I've never seen these scenes. Hope you like it.


_View: https://www.youtube.com/watch?v=OxwnorwqKgQ_!


----------



## davparlr (Jan 3, 2011)

great flick of B-29 ops from the cockpit. You certainly get the feeling that most of the trip was boredom. Too bad it did not show action over Truk. Sad they did not make it through the war. What sacrifices were made.


----------



## Gnomey (Jan 3, 2011)

Interesting find!


----------



## Airframes (Jan 3, 2011)

Nice find, and nicely put together too. Darned shame to be lost, especially when trying to help other comrades.
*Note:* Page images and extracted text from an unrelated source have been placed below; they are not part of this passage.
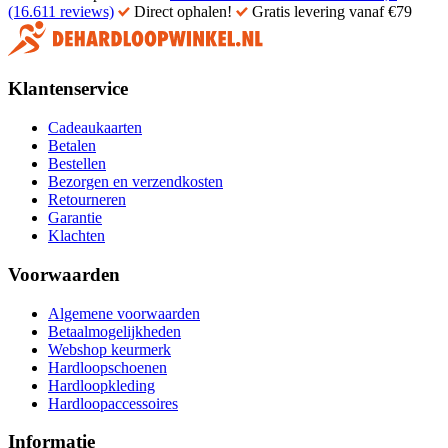
(16.611 reviews)
Direct ophalen!
Gratis levering vanaf €79
Klantenservice
Cadeaukaarten
Betalen
Bestellen
Bezorgen en verzendkosten
Retourneren
Garantie
Klachten
Voorwaarden
Algemene voorwaarden
Betaalmogelijkheden
Webshop keurmerk
Hardloopschoenen
Hardloopkleding
Hardloopaccessoires
Informatie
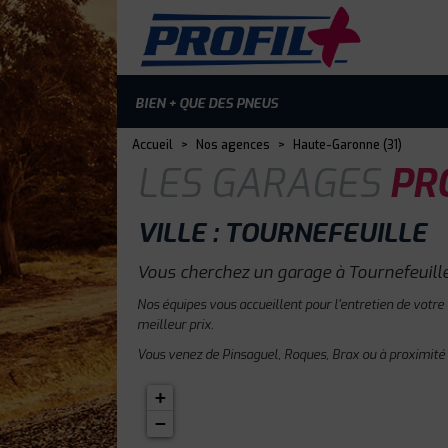
BIEN + QUE DES PNEUS
Accueil
>
Nos agences
>
Haute-Garonne (31)
LES GARAGES
PRO
VILLE : TOURNEFEUILLE
Vous cherchez un garage à Tournefeuille
Nos équipes vous accueillent pour l'entretien de votre
meilleur prix.
Vous venez de Pinsaguel, Roques, Brax ou à proximité 
+
−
Not having seen much of B29 operations, I thought it gave a good impression of how technologically advanced the B29 must have seemed then, more so after flying the B24, as in Waddy's case.


----------



## Wildcat (Jan 4, 2011)

Great footage!


----------



## TheMustangRider (Jan 4, 2011)

Great film! and the music that goes with it is very appropriate too.
A well deserved tribute.


----------



## Glider (Jan 4, 2011)

I do hope that any relatives know about this tape.


----------



## infoguy (Jan 4, 2011)

Thanks for the nice comments. I made that video and I am in touch with two families of gunners seen on it. I'm hoping to get the link to Walter Young's family this week.
There was no footage of the actual bombing which was done at high altitude. The video quality isn't the best I could get (the HD version is almost $500.00 and I didn't have that kind of $) but there appears to be smoke coming off an island seen through the window. Two squadrons (869 and 870) with 9 B 29's each were on this first combat mission. Waddy's Wagon being in the first wave. The bombing results were not good for this initial run. They kept trying in the weeks ahead returning to bomb Truk and also Iwo Jima before their first strike on Tokyo 11/24/1944. That being the first bombing of Tokyo since The Doolittle Raid in 1942.
Mark Maloy


----------



## Aaron Brooks Wolters (Jan 4, 2011)

Thank you for posting Syscom.


----------



## B29WereWolf (Jan 16, 2011)

My uncle's B-29 was in the 870th, and I'll check it out to see if it show's his airplane A Square 28, I'd love to catch a glimpse of it.


----------